A charged particle is located at the origin of the laboratory frame, and there is a mechanism that can induce movement on the charge (for example, generating an external E field onto the particle, or perhaps varying a gravitational field that causes it to accelerate in a certain direction).
At a certain distance from the particle, a bunch of photodetectors are placed uniformly in a circular manner around the origin, so they are all at the same distance from the particle initially. We can assume that the particle has zero velocity in the laboratory frame, so that the detectors are motionless with respect to the particle's inertial frame of reference.
Suddenly, the experimenters induce an acceleration on the particle by one of the methods described above. In the classical EM picture, the accelerated particle will generate electromagnetic radiation propagating in all directions. After some time, all the detectors will measure a certain EM field intensity, and this should happen at the same time for all of them since the wave propagates at the same speed in all directions. The intensity distribution will not be uniform since the radiation will not be spherically symmetric (it would follow the Liénard-Wiechert equations), but there will definitely be nonzero measured intensities in most detectors.
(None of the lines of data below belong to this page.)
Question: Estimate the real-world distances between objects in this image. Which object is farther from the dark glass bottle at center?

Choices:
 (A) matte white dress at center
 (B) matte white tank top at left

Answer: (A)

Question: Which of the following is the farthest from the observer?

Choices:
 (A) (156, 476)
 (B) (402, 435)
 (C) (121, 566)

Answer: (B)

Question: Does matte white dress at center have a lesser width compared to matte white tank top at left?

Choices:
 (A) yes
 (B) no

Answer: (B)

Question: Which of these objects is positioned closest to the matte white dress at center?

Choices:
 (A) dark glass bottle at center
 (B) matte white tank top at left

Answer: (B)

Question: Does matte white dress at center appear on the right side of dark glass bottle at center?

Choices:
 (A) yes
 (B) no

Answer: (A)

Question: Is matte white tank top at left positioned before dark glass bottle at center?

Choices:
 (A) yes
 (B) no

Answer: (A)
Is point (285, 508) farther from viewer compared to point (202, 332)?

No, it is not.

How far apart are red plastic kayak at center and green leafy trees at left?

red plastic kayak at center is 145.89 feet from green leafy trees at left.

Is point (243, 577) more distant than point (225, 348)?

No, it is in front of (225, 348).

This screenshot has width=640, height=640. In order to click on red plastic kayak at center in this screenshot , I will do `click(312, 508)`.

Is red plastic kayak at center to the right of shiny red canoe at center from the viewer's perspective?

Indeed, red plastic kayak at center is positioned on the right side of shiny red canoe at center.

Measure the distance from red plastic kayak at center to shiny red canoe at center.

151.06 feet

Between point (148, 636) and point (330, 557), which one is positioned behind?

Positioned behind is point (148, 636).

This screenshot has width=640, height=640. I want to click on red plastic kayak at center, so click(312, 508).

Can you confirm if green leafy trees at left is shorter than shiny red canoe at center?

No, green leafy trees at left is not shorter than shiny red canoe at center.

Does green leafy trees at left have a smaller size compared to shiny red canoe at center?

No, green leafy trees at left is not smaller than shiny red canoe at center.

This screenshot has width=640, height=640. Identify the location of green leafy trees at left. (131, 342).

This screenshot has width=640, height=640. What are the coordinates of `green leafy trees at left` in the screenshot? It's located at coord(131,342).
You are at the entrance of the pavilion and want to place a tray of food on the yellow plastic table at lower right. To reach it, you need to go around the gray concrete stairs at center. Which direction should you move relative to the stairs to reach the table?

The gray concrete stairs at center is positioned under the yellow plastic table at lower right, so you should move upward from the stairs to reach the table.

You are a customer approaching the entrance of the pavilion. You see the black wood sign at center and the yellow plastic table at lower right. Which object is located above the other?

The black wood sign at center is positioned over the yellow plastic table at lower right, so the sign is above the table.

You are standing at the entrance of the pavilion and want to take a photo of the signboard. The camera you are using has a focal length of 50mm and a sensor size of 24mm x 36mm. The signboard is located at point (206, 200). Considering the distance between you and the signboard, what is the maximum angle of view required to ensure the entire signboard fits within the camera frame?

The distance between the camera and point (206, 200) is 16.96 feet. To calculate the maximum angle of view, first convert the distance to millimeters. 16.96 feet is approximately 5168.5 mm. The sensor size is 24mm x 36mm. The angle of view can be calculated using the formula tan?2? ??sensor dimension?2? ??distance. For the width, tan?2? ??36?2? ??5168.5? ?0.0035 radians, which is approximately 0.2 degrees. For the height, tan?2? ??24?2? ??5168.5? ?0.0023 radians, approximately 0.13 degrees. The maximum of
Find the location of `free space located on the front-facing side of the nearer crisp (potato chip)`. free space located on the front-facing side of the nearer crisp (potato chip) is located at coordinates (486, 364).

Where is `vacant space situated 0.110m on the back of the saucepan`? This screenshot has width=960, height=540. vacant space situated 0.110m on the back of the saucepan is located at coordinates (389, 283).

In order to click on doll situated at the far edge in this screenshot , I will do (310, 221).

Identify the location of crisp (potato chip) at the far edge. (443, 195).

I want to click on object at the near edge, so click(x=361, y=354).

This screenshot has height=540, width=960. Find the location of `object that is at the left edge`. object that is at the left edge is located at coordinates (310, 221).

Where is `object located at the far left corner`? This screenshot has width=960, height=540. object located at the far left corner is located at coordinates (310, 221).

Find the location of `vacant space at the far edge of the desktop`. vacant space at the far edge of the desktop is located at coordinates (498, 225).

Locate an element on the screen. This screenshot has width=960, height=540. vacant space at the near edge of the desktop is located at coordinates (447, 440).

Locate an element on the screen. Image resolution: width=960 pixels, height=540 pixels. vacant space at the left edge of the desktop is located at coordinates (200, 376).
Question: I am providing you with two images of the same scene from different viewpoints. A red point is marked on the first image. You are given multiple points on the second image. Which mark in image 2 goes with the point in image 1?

Now looking at the quantum picture, it would seem that we think of the situation as the accelerated particle emitting a photon. The photon will then have a certain momentum and energy, and this should mean (assuming my understanding is correct) that it will reach only one detector. Therefore, we should be observing an intensity distribution where one detector has a large measured intensity, and all other detectors have zero intensity measured.
One can perhaps argue that the particle generates much more than one photon, and that the directions are statistically distributed in such a way that the classical intensity pattern matches the probability distribution of photon directions. But in that case, it should still be possible to experimentally distinguish the two situations by measuring correlations between detection times for different detectors. Presumably a stream of discrete photons will produce individual detection events spaced out by certain time intervals, so it should be possible to determine whether the intensities are measured simultaneously across all detectors, as would be predicted classically, or if the intensities accumulate over time by discrete events.
Is this an accurate description of what would be predicted by quantum mechanics?
Has such an experiment been performed in practice, and do the observations correspond to this prediction?